The data:
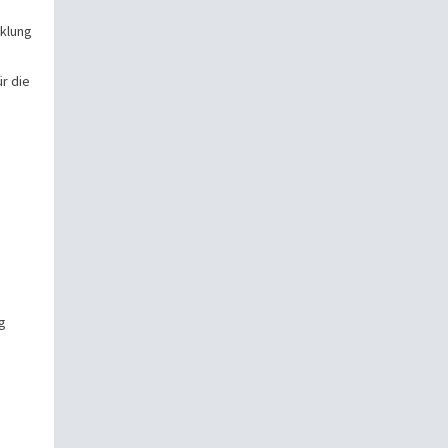
cklung
ür die
g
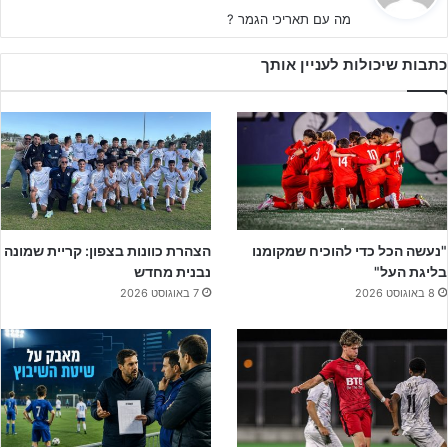
י
מה עם תאריכי הגמר ?
ב
:
כתבות שיכולות לעניין אותך
"נעשה הכל כדי להוכיח שמקומנו
הצהרת כוונות בצפון: קריית שמונה
בליגת העל"
נבנית מחדש
8 באוגוסט 2026
7 באוגוסט 2026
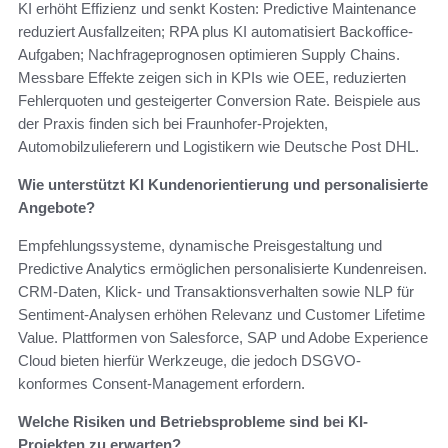
KI erhöht Effizienz und senkt Kosten: Predictive Maintenance
reduziert Ausfallzeiten; RPA plus KI automatisiert Backoffice-
Aufgaben; Nachfrageprognosen optimieren Supply Chains.
Messbare Effekte zeigen sich in KPIs wie OEE, reduzierten
Fehlerquoten und gesteigerter Conversion Rate. Beispiele aus
der Praxis finden sich bei Fraunhofer-Projekten,
Automobilzulieferern und Logistikern wie Deutsche Post DHL.
Wie unterstützt KI Kundenorientierung und personalisierte
Angebote?
Empfehlungssysteme, dynamische Preisgestaltung und
Predictive Analytics ermöglichen personalisierte Kundenreisen.
CRM-Daten, Klick- und Transaktionsverhalten sowie NLP für
Sentiment-Analysen erhöhen Relevanz und Customer Lifetime
Value. Plattformen von Salesforce, SAP und Adobe Experience
Cloud bieten hierfür Werkzeuge, die jedoch DSGVO-
konformes Consent-Management erfordern.
Welche Risiken und Betriebsprobleme sind bei KI-
Projekten zu erwarten?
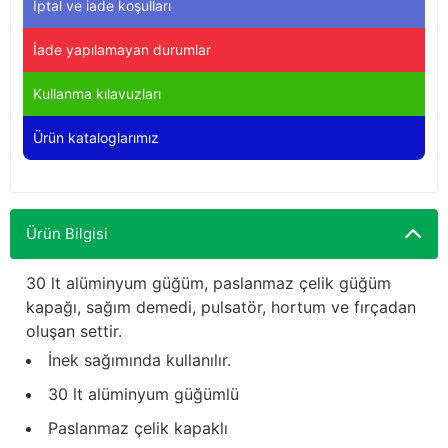
İptal ve iade koşulları
Yağdanlıklar
Tekmesavarlar
İade yapılamayan durumlar
Kasnaklar
Sığır kaldırma aletleri
Kullanma kılavuzları
V - kayışları
Şırıngalar
Ürün kataloglarımız
Egzozlar
Hayvan yatakları
Vakum kazanı kapakları
Kas gevşetici ürünler
Ürün Bilgisi
Vakum kazanları
30 lt alüminyum güğüm, paslanmaz çelik güğüm
kapağı, sağım demedi, pulsatör, hortum ve fırçadan
Paletler
oluşan settir.
İnek sağımında kullanılır.
Elektrik malzemeleri
30 lt alüminyum güğümlü
Bakım malzemeleri
Paslanmaz çelik kapaklı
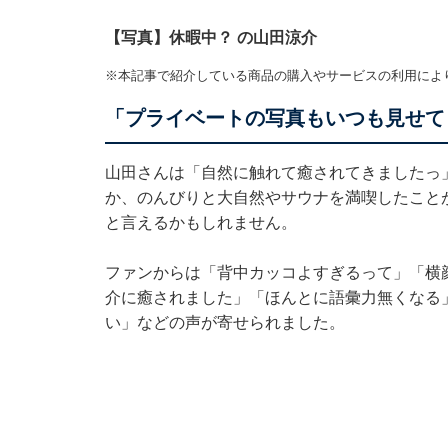
【写真】休暇中？ の山田涼介
※本記事で紹介している商品の購入やサービスの利用によ
「プライベートの写真もいつも見せて
山田さんは「自然に触れて癒されてきましたっ
か、のんびりと大自然やサウナを満喫したこと
と言えるかもしれません。
ファンからは「背中カッコよすぎるって」「横
介に癒されました️」「ほんとに語彙力無くな
い」などの声が寄せられました。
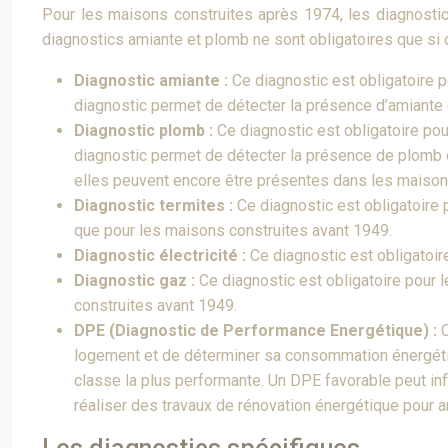
Pour les maisons construites après 1974, les diagnostic
diagnostics amiante et plomb ne sont obligatoires que si 
Diagnostic amiante :
Ce diagnostic est obligatoire 
diagnostic permet de détecter la présence d’amiante d
Diagnostic plomb :
Ce diagnostic est obligatoire po
diagnostic permet de détecter la présence de plomb d
elles peuvent encore être présentes dans les maisons
Diagnostic termites :
Ce diagnostic est obligatoire
que pour les maisons construites avant 1949.
Diagnostic électricité :
Ce diagnostic est obligatoi
Diagnostic gaz :
Ce diagnostic est obligatoire pour
construites avant 1949.
DPE (Diagnostic de Performance Energétique) :
logement et de déterminer sa consommation énergétiqu
classe la plus performante. Un DPE favorable peut inf
réaliser des travaux de rénovation énergétique pour 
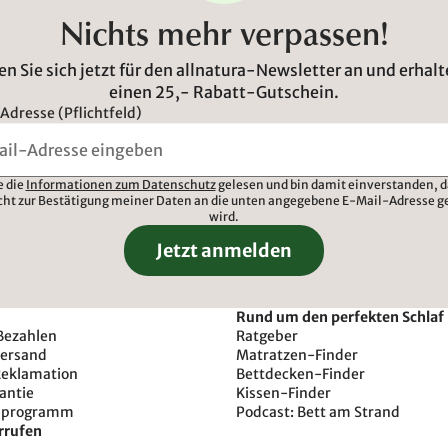
Nichts mehr verpassen!
n Sie sich jetzt für den allnatura-Newsletter an und erhalt
einen 25,- Rabatt-Gutschein.
Adresse (Pflichtfeld)
e die
Informationen zum Datenschutz
gelesen und bin damit einverstanden, d
cht zur Bestätigung meiner Daten an die unten angegebene E-Mail-Adresse g
wird.
Jetzt anmelden
Rund um den perfekten Schlaf
Bezahlen
Ratgeber
Versand
Matratzen-Finder
Reklamation
Bettdecken-Finder
antie
Kissen-Finder
sprogramm
Podcast: Bett am Strand
rrufen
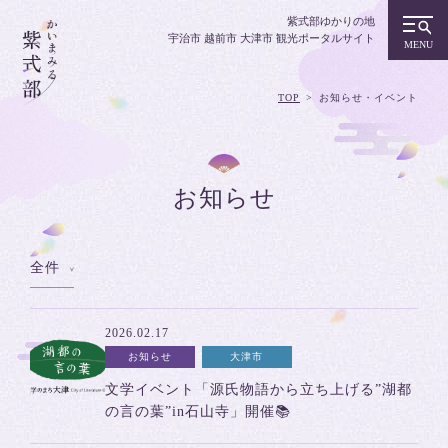
紫式部ゆかりの地
宇治市 越前市 大津市 観光ポータルサイト
TOP
お知らせ・イベント
お知らせ
全件
2026.02.17
お知らせ
大津市
文学イベント「源氏物語から立ち上げる”湖都
の言の葉”in石山寺」開催📚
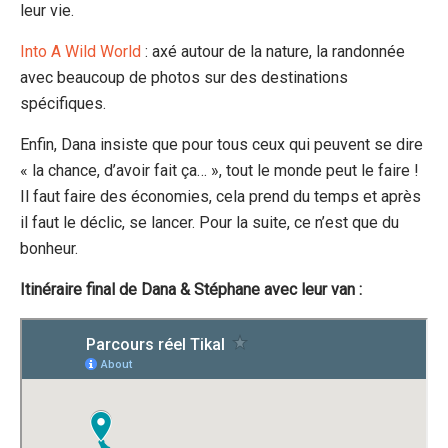
leur vie.
Into A Wild World
: axé autour de la nature, la randonnée
avec beaucoup de photos sur des destinations
spécifiques.
Enfin, Dana insiste que pour tous ceux qui peuvent se dire
« la chance, d’avoir fait ça… », tout le monde peut le faire !
Il faut faire des économies, cela prend du temps et après
il faut le déclic, se lancer. Pour la suite, ce n’est que du
bonheur.
Itinéraire final de Dana & Stéphane avec leur van :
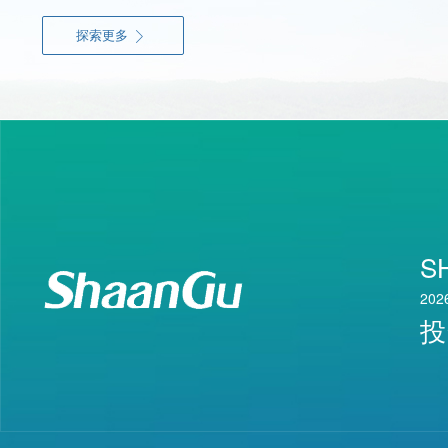
探索更多

S
202
投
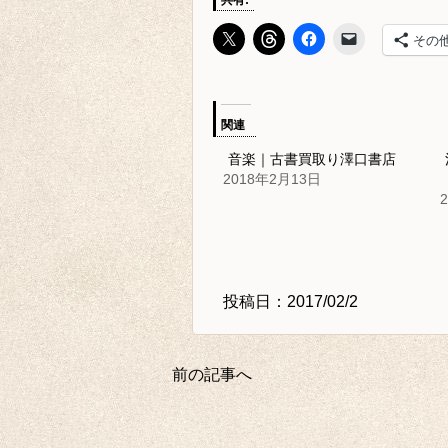
共有:
その
関連
音楽｜古書買取り澤口書店
2018年2月13日
投稿日：2017/02/2
前の記事へ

Exercise description: Write out again the text read from every one of the records above, line for line and unchanged, leaving the pictures out of your answer.

Exercise response:
cklung
ür die
g
י
מה עם תאריכי הגמר ?
ב
:
כתבות שיכולות לעניין אותך
"נעשה הכל כדי להוכיח שמקומנו
הצהרת כוונות בצפון: קריית שמונה
בליגת העל"
נבנית מחדש
8 באוגוסט 2026
7 באוגוסט 2026
KI erhöht Effizienz und senkt Kosten: Predictive Maintenance
reduziert Ausfallzeiten; RPA plus KI automatisiert Backoffice-
Aufgaben; Nachfrageprognosen optimieren Supply Chains.
Messbare Effekte zeigen sich in KPIs wie OEE, reduzierten
Fehlerquoten und gesteigerter Conversion Rate. Beispiele aus
der Praxis finden sich bei Fraunhofer-Projekten,
Automobilzulieferern und Logistikern wie Deutsche Post DHL.
Wie unterstützt KI Kundenorientierung und personalisierte
Angebote?
Empfehlungssysteme, dynamische Preisgestaltung und
Predictive Analytics ermöglichen personalisierte Kundenreisen.
CRM-Daten, Klick- und Transaktionsverhalten sowie NLP für
Sentiment-Analysen erhöhen Relevanz und Customer Lifetime
Value. Plattformen von Salesforce, SAP und Adobe Experience
Cloud bieten hierfür Werkzeuge, die jedoch DSGVO-
konformes Consent-Management erfordern.
Welche Risiken und Betriebsprobleme sind bei KI-
Projekten zu erwarten?
İptal ve iade koşulları
Yağdanlıklar
Tekmesavarlar
İade yapılamayan durumlar
Kasnaklar
Sığır kaldırma aletleri
Kullanma kılavuzları
V - kayışları
Şırıngalar
Ürün kataloglarımız
Egzozlar
Hayvan yatakları
Vakum kazanı kapakları
Kas gevşetici ürünler
Ürün Bilgisi
Vakum kazanları
30 lt alüminyum güğüm, paslanmaz çelik güğüm
kapağı, sağım demedi, pulsatör, hortum ve fırçadan
Paletler
oluşan settir.
İnek sağımında kullanılır.
Elektrik malzemeleri
30 lt alüminyum güğümlü
Bakım malzemeleri
Paslanmaz çelik kapaklı
【写真】休暇中？ の山田涼介
※本記事で紹介している商品の購入やサービスの利用によ
「プライベートの写真もいつも見せて
山田さんは「自然に触れて癒されてきましたっ
か、のんびりと大自然やサウナを満喫したこと
と言えるかもしれません。
ファンからは「背中カッコよすぎるって」「横
介に癒されました️」「ほんとに語彙力無くな
い」などの声が寄せられました。
Pour les maisons construites après 1974, les diagnostic
diagnostics amiante et plomb ne sont obligatoires que si 
Diagnostic amiante :
Ce diagnostic est obligatoire 
diagnostic permet de détecter la présence d’amiante d
Diagnostic plomb :
Ce diagnostic est obligatoire po
diagnostic permet de détecter la présence de plomb d
elles peuvent encore être présentes dans les maisons
Diagnostic termites :
Ce diagnostic est obligatoire
que pour les maisons construites avant 1949.
Diagnostic électricité :
Ce diagnostic est obligatoi
Diagnostic gaz :
Ce diagnostic est obligatoire pour
construites avant 1949.
DPE (Diagnostic de Performance Energétique) :
logement et de déterminer sa consommation énergétiqu
classe la plus performante. Un DPE favorable peut inf
réaliser des travaux de rénovation énergétique pour 
Nichts mehr verpassen!
n Sie sich jetzt für den allnatura-Newsletter an und erhalt
einen 25,- Rabatt-Gutschein.
Adresse (Pflichtfeld)
e die
Informationen zum Datenschutz
gelesen und bin damit einverstanden, d
cht zur Bestätigung meiner Daten an die unten angegebene E-Mail-Adresse g
wird.
Jetzt anmelden
Rund um den perfekten Schlaf
Bezahlen
Ratgeber
Versand
Matratzen-Finder
Reklamation
Bettdecken-Finder
antie
Kissen-Finder
sprogramm
Podcast: Bett am Strand
rrufen
紫式部ゆかりの地
宇治市 越前市 大津市 観光ポータルサイト
TOP
お知らせ・イベント
お知らせ
全件
2026.02.17
お知らせ
大津市
文学イベント「源氏物語から立ち上げる”湖都
の言の葉”in石山寺」開催📚
leur vie.
Into A Wild World
: axé autour de la nature, la randonnée
avec beaucoup de photos sur des destinations
spécifiques.
Enfin, Dana insiste que pour tous ceux qui peuvent se dire
« la chance, d’avoir fait ça… », tout le monde peut le faire !
Il faut faire des économies, cela prend du temps et après
il faut le déclic, se lancer. Pour la suite, ce n’est que du
bonheur.
Itinéraire final de Dana & Stéphane avec leur van :
探索更多

S
202
投
共有:
その
関連
音楽｜古書買取り澤口書店
2018年2月13日
投稿日：2017/02/2
前の記事へ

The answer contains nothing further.